#### List of tasks:
**1.** In the Earth Day article, why did Nelson set the event for April 22? Answer in one to three sentences.
**2.** Carry on the Earth Day article from the point after its closing sentence about "Silent Spring."

#### Document excerpt:
-- begin --

A Wisconsin senator's idea mobilized a green generation

BY ROCKY BARKER (http://www.thenewstribune.com/2010/04/17/1152179/one-man-one-moment-how-earth-day.html)

One U.S. senator and a core of young organizers made April 22, 1970, the day the environmental movement began.

That day, 20 million Americans in 2,000 communities and 10,000 schools planted trees, cleaned up parks, buried cars in mock graves, marched, listened to speeches and protested how humans were messing up their world.

In New York City, Marilyn Laurie, a young mother of two, persuaded Mayor John Lindsay to close Fifth Avenue to cars and fill it with thousands of people to hear speakers like actor Paul Newman. At the University of New Mexico, Arturo Sandoval led students and reporters from three national networks through the dirt roads and adobe houses of Albuquerque's poorest neighborhood to smell the choking odor of the city sewer plant.

Portland high school senior Randal O'Toole got Oregon Gov. Tom McCall to speak at Portland's Earth Day celebration. Richard Cizik, then a sophomore at Whitworth College in Spokane, led a campus campaign to save trees the college administration wanted to cut down.

In Washington, D.C., 25-year-old Denis Hayes, the coordinator of the national event, shared the stage with senators and the rock group Chambers Brothers, who sang "The Time has Come Today."

Earth Day was the brainchild of Sen. Gaylord Nelson, D-Wis., who came up with the idea of a national teach-in on the environment after 3 million gallons of oil spilled across the beaches of Santa Barbara, Calif., and killed 10,000 seabirds in January 1969.

Nelson's idea gave birth to a green movement and a green generation that would be as powerful as the industrial revolution in shaping the future of civilization.

"He changed my life," said Hayes, who heads the now-worldwide celebration of Earth Day's 40th anniversary. "He hired me to do this job, and the last 40 years of my life have been very different."

TIMING OF EARTH DAY TURNED OUT TO BE CRITICAL
Nelson picked April 22, so students would be back on campuses after spring break and Easter. And it fell between two other seminal national moments.

The nation had just shared the experience of watching on television the miraculous return of the damaged Apollo 13 capsule and its three astronauts on April 17, 1970.

That mood of national unity and celebration would be short-lived. President Richard Nixon's announcement that the U.S. had been secretly bombing Cambodia triggered mass protests -leading to the May 4 killing of four students by National Guardsmen at Kent State in Ohio. Many colleges closed down their campuses.

"I don't think it would have been anywhere near as big had it come after Kent State," said Bill Mauk, a Boise attorney who had worked for Hayes organizing Earth Day in Washington, D.C.

THE SEED IS PLANTED
The great boom in development following World War II had turned America's rivers into sewers and shrouded its cities in air pollution. Rachel Carson's 1962 book "Silent Spring" showed that pesticides were poisoning wildlife and threatening human health.

-- end --

#### Dataset extract:
-- begin --

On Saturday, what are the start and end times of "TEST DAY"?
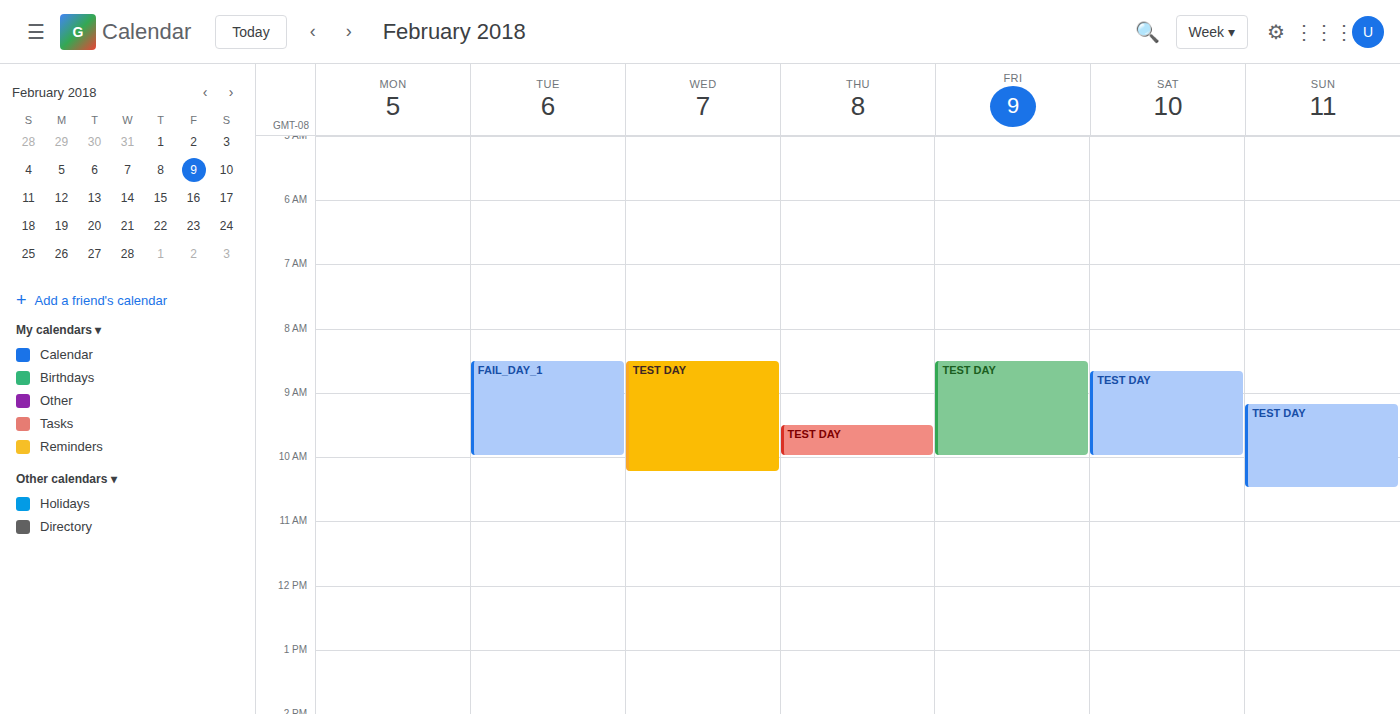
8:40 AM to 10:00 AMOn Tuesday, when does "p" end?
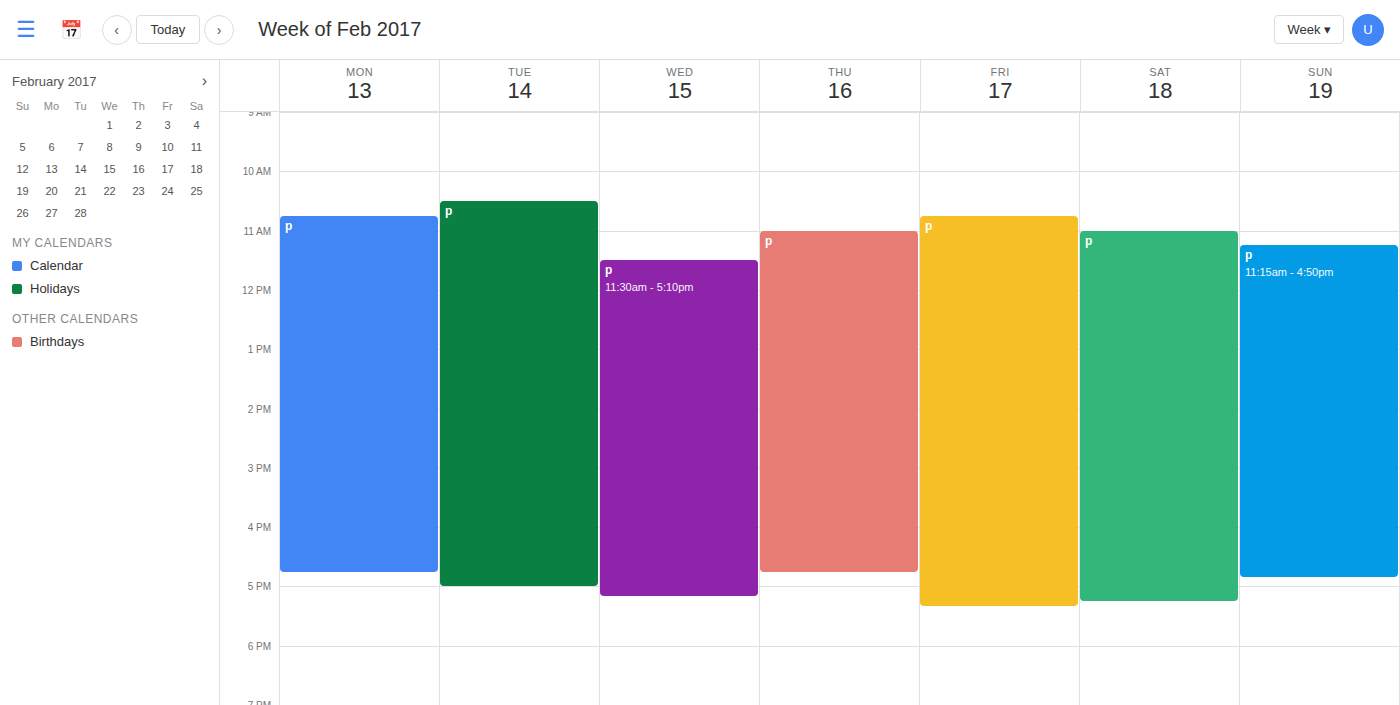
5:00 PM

-- end --

#### Answers provided:
**1.** Nelson chose April 22 so that students would be back on their campuses after spring break and Easter.

**2.**
Nuclear bomb tests had spread radioactive fallout to all parts of the Earth. Several environmental disasters besides the 1969 Santa Barbara oil spill focused national attention on the environment. In June 1969, floating oil and other pollutants on the Cuyahoga River in Cleveland caught fire. "Chocolate-brown, oily, bubbling with subsurface gases, it oozes rather than flows," Time Magazine famously reported. People who fall into the Cuyahoga do not drown, Cleveland's citizens grimly joked: "They decay."

The United States' successful mission to the moon also contributed to the power of the first Earth Day. For the first time, people saw pictures of the whole Earth and its distant, blue fragility.

"Earth Day weaved all those individual elements into one coherent fabric," Hayes said.

In September 1963, Nelson persuaded President John F. Kennedy to embark on a five-day, 11-state conservation tour to bring national attention to the environment. It didn't catch on, but it became the inspiration for Earth Day.

After the Santa Barbara oil spill, Nelson read about campus "teach-ins" against the Vietnam War and thought: Why not a national teach-in on the environment?

He announced his plan on Sept. 9, 1969, and with Republican Rep. Paul McCloskey of California formed a committee and began raising money.

BIRTH OF THE GREEN GENERATION
Hayes was heading to law school at Harvard in 1969 when he answered an ad looking to organize environmental teach-ins in New England. Hayes had been a prominent activist against the Vietnam War as the president of the Stanford student body.

He went to Sen. Nelson's office in Washington, D.C., to interview - and came out the national coordinator.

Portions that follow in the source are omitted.